Fun in my McGill years meant having enough money (and time) to go to interesting restaurants, go to movies. It was at McGill that I took my first big vacation, three weeks traveling around Europe with a tour group composed of 18-35 year olds. What a blast that was! During those four years I worked at McGill I even completed my BA at night, at Concordia. McGill really didn’t have a night school for Arts students and I had started at Concordia anyway. That BA helped me get my first supervisory job in England which experience in turn meant that I obtained supervisory jobs later on when I returned to Canada, which led to managerial jobs. 


As this essay is supposed to be focused on my feelings about “job”, I won’t go into why I left McGill. But the experience I had working at McGill became a touchstone for me as I went from job to job for the next 40 years. Although I worked in industry for a few years here and there, I really only felt comfortable working in universities. In the main, working at a university was much more relaxed than working in industry: better working hours, longer time off. More diverse in terms of the people who were there, the ideas and things that were going on. This was important during the years Laurie was small; being a single parent was a juggling act and the university I worked at during those early years, McMaster, was wonderful in allowing me to do that: to be mom but also to work in an atmosphere that was, again, fun. 


Especially when I was a manager at the Bookstore there. I loved the busyness of the store: incredibly busy at Rush, then the day to day flow of a store that employed so many people, both ”regular” staff and students, and working for a manager who encouraged me to think about new ways we could improve services or totally off the wall ideas. Bob was a blue sky person like myself, always thinking about “what if…” And we fed each other that way. He was supportive to me and all the others in the store who were parents—as a parent himself he understood the push-pull. He also sent me off on interesting trips to various bookstore conferences around Canada and the US. 
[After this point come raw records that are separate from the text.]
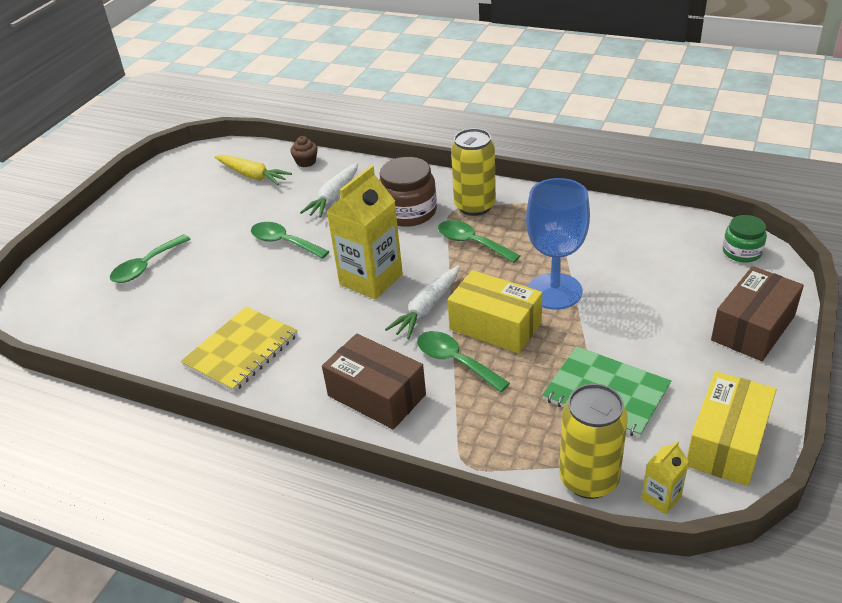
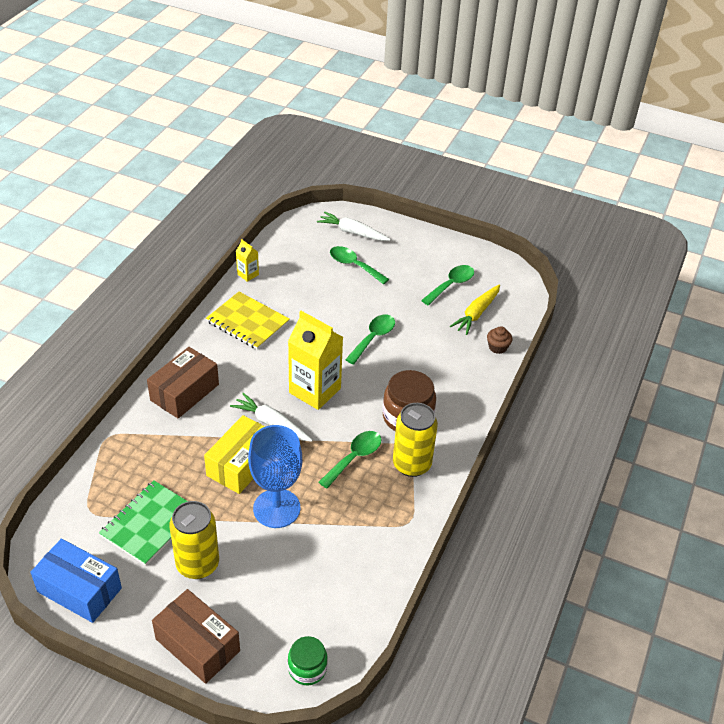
camera: 85 degrees right, 5 degrees up
white carrot [300,162,358,218] -> white carrot moved to [317,212,391,241]
green spoon [417,331,510,392] -> green spoon moved to [421,265,474,305]
yellow can [559,384,628,499] -> yellow can moved to [169,501,219,579]
yellow carton [641,441,689,514] -> yellow carton moved to [236,239,259,282]
yellow box [687,371,776,486] -> blue box [31,538,122,623]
This is going on and on but I will leave it at this: my “best” job I ever had was when I was a manager at the McMaster Bookstore. It was fun, I was respected by my co-workers, every day there was some new problem to be solved or to be celebrated, I earned enough money to live comfortably with Laurie. Part of me wishes I had stayed there but there were other good times ahead (as well as not-so-good) and, as I always (now) say, I wouldn’t be the person I am today if I hadn’t moved on. I am happy I had those thirteen years at Mac and if I were giving any advice to my younger friends and family it’s this: While you are young, look for the kind of work that makes you happy, investigate subjects and careers that you think might interest you, work at jobs to earn money so that you can pursue those interests. Don’t be discouraged if you can’t get into your dream career at first, keep planning and adjusting your life (and budget) but have fun, do good for yourself and others, in the meantime. Although the old mantra says “no one on their death bed ever wishes they’d spent more time in the office” I would also say that if on your death bed you can say “wow, that was a hell of a ride” to loved ones who are smiling and nodding their heads, glad that you’ve been around for them, you’ve done well.